Brother Parker
Brother Parker? I heard somethin’. I don’t know if it’s true. They say you up and died. How you gon’ do a thing like that? Do you realize how long it’s been since I tried to do any of this without you?
At parties, my sister, the Monkey, likes to pretend I have alzheimers.
“You know Hugh, don’t you?”
“Hugh, who?”
“Parker.”
“Huh?”
“Hugh…”
“yeah?”
“Parker!”
“Never heard of him. Heeeeeyy! Brother Parker!”
The way I remember it, I was leaving the Else School, and you were coming in. Passing in the doorway, my advice was, “Get the coffee early. They run out.” Next thing I knew, you were dean. “Do what? He just got here!”
“It’s been seven years, Boyd.”
“Oh, shut up.”
You told me once that your favorite president at Millsaps was Scooter. Mine is George, but, man, that’s a tough choice. Scooter is up there.
Keeping Millsaps going is so very unlikely. It’s like somebody asked us to balance bowling balls on the point of knitting needles, and yet we do.
I’m not putting you in the cold, cold ground, Brother Parker. They can’t make me. That’s not a fit place for you.

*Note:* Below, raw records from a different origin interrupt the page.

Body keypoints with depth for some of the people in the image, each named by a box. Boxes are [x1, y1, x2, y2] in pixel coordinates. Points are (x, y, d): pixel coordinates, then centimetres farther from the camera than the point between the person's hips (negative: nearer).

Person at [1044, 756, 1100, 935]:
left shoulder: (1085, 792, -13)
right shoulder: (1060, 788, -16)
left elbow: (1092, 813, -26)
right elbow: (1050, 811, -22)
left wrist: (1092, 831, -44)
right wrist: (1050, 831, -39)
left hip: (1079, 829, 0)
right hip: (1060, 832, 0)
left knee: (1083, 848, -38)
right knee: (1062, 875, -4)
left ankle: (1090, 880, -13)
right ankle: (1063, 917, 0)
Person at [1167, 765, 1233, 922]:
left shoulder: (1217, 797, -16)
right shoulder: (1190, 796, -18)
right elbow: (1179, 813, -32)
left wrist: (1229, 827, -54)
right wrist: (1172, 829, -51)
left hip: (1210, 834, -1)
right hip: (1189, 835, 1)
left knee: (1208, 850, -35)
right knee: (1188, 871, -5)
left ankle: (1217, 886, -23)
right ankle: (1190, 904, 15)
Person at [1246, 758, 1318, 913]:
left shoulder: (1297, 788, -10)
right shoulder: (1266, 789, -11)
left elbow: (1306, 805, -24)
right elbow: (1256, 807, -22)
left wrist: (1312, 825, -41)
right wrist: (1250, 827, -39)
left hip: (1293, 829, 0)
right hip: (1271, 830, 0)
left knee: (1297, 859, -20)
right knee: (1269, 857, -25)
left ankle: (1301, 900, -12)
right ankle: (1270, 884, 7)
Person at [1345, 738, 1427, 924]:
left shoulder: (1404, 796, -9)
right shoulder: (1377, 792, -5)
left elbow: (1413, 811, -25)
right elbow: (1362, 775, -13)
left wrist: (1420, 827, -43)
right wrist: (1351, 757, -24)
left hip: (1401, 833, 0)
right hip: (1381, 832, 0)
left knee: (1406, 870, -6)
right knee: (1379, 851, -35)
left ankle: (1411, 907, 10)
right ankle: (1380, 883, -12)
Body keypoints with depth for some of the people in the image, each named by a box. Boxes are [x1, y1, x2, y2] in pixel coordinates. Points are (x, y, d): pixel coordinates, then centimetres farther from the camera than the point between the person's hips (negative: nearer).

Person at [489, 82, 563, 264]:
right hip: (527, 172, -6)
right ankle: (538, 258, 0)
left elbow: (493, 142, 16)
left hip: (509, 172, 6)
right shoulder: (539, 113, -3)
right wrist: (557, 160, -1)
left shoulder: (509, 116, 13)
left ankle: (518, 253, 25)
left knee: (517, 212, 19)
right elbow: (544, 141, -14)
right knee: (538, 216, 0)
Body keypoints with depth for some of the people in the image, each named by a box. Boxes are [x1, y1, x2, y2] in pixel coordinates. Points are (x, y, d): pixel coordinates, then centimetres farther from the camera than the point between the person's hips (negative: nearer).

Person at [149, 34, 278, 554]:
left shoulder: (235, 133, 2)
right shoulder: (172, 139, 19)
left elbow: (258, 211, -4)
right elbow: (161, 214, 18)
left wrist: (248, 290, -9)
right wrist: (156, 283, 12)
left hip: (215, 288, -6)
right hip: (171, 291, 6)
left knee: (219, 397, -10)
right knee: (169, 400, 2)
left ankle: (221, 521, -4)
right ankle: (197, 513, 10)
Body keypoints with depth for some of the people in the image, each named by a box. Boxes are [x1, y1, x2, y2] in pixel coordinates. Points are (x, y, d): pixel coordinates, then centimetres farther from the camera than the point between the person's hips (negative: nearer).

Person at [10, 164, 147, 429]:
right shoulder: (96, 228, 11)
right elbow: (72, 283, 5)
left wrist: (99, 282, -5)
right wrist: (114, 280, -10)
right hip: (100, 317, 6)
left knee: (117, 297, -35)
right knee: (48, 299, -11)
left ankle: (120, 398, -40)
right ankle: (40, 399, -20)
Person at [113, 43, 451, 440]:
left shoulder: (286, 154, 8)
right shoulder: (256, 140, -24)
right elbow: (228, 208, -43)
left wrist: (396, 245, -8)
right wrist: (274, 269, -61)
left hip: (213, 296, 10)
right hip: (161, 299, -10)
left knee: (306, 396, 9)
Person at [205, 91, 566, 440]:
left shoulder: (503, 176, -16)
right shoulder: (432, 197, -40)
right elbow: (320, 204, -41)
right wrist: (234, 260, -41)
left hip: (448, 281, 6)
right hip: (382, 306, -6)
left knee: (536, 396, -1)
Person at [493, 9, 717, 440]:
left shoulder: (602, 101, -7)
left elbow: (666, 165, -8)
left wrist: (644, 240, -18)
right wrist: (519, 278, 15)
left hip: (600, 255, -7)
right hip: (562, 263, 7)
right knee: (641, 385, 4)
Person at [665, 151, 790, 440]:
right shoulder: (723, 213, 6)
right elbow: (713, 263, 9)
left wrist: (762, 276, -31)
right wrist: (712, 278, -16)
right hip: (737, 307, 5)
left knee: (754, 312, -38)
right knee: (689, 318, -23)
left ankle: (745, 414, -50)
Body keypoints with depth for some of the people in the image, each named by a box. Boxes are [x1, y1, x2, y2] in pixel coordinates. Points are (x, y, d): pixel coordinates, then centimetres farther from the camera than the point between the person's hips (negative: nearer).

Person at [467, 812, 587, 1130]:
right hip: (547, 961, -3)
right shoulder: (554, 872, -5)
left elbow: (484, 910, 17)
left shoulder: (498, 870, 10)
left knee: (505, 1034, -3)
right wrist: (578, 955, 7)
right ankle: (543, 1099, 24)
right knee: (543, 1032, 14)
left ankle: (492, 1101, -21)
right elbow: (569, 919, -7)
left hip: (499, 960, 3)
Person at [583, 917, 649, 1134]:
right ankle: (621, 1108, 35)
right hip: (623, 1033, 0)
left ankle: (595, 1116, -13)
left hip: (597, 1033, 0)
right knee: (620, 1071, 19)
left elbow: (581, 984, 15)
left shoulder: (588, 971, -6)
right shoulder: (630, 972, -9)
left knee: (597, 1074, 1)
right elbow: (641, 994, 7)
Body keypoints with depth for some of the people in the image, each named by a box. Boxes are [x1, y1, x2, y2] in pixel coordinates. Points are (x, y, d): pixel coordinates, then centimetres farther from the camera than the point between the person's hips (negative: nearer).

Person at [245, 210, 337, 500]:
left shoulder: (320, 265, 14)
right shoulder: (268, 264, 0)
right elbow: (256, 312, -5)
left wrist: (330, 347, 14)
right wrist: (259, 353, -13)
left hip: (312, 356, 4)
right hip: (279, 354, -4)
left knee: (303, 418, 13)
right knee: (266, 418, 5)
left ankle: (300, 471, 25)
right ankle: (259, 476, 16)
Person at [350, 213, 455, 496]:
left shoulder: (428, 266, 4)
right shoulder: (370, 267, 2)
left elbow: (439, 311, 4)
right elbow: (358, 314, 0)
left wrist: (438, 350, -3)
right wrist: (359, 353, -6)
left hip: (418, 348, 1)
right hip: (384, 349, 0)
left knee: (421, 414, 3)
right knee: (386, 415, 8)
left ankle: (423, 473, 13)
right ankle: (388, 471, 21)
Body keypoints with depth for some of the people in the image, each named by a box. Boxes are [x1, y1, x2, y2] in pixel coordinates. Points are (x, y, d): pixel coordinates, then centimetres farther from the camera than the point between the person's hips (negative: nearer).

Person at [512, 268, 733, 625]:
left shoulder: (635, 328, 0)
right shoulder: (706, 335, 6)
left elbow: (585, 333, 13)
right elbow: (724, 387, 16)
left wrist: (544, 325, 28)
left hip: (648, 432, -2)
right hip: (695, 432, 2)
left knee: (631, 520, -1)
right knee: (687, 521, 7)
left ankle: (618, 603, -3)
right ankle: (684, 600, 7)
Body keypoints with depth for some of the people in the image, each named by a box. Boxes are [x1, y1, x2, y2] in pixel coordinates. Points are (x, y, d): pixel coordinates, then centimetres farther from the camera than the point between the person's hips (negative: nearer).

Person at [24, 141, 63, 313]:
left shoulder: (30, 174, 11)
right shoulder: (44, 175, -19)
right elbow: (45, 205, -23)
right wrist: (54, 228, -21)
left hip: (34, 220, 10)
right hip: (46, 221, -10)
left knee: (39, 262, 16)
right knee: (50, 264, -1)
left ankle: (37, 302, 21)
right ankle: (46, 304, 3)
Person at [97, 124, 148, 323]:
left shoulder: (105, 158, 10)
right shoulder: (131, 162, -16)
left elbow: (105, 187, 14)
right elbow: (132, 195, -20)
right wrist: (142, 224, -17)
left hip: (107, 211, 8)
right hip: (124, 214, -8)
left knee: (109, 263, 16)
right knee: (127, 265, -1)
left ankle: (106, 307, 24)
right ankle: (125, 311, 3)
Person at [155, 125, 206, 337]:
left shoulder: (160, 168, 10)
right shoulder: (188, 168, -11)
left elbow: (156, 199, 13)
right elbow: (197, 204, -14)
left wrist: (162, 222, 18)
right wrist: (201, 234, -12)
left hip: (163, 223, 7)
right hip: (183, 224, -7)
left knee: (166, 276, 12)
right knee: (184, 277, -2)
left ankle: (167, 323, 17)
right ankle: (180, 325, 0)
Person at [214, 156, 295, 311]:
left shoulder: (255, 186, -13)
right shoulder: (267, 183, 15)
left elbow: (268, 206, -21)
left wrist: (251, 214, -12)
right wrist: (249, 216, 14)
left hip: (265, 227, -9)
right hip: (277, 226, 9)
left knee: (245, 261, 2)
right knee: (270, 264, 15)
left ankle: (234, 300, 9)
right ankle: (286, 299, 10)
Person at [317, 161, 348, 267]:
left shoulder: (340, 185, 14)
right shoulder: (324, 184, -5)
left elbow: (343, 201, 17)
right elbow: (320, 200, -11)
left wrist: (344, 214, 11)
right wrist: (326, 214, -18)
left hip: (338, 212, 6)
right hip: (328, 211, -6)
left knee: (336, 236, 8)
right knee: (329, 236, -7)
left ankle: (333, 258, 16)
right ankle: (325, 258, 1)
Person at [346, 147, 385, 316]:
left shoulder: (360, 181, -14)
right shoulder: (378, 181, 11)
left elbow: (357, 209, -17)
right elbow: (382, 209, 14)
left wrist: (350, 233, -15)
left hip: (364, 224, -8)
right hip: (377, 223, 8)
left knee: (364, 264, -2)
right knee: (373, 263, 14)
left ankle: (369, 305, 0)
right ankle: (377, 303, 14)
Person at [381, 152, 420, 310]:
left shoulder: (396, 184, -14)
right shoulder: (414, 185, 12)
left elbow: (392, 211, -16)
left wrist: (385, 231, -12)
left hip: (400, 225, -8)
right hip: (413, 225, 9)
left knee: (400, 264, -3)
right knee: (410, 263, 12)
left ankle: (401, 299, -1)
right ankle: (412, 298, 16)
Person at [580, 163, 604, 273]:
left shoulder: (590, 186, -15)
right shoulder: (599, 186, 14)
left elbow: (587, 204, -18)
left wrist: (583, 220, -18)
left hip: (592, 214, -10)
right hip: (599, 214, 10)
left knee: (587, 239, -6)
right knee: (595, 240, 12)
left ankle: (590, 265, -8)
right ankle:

For so long, I wore my past like great rusted anchors, chained to my legs. I’ve finally torn them off and beaten their steel into new masts and new oars, and you are gone. What’d you do that for, Brother Hugh?
There’s a wind. New Wind! Do you have any idea how long it’s been since we’ve had momentum, actual, tangible, measurable momentum? What’d you go and do a thing like this for? I’m not puttin’ you in the cold, cold ground. They can’t make me. Magnolias flash their ivory brilliance. Honeysuckle scents the air, the cold, cold ground is not a place for you. There’s new wind, Brother Parker, where are you?
They told me you’d takin’ up with the tall woman in the choir. A wise man will trade all he has for a woman possessed of her own mind. You made the right choice. She was a pearl of great value. Children, grandchildren, brilliant people, a grandson fist bumps me. We have something in common, although they didn’t know what to call it when I was his age.
I told the Little Bird and the Angel that I have to write an elegy for a friend. I don’t care for this type of writing.
Though I denied it for generations, I can still read a balance sheet like it was a piece of music, if I could read music, I suppose. I can look at a piece of paper and see where a company is balanced and where it isn’t. Not that this is a particularly useful skill in the life I lead now, but you never know. “Owner’s Capitol isn’t money in the bank.” You said. Gee, tell us something else, Brother Parker.
That little CPA group you helped start is taking over the world. You and I share similar views on fiscal responsibility and government in the State of Mississippi. We’re both fiscal conservatives in a world where nobody gives a crap about fiscal conservatives anymore. They’re wrong. We’re right.
Daddy and Wingate used to fight over who I should believe about auditors. Daddy thought you should wrestle with auditors to squeeze out every last penny in a company’s evaluation. Wingate said that a harsh evaluation was the best thing an account can do for you. It shows you where your weaknesses are. Weaknesses and strengths, that’s kind of the whole game, isn’t it?
For a generation, I denied having any valuable business perspective. I made terrible grades in the Else School, and I am NOT my father, but, well, maybe I am. Commerce is the guts and clockwork of life.
I’m not puttin’ you in the cold, cold ground, Brother Hugh. The magnolias bloom. Honeysuckle fills the air. Watermelons are vermillion on the inside. They sound hollow when you thump them. Peanuts come out of the ground soon, and pots of salty boiling water wait. Fish wait to be baited. Grandchildren wait for Grandfatherly love, where are you, Brother Hugh, where are you? I’m not puttin’ you in the cold, cold ground. They can’t make me.
I am a gentleman. Your bride is my friend. I will watch over her.
If you have to go, and I suppose that’s been decided, go knowing how much we love you, the Monkey and me. You’ve been a part of everything I was a part of. Now I have to go it alone.
Good night, sweet friend. The world is less for the lack of you.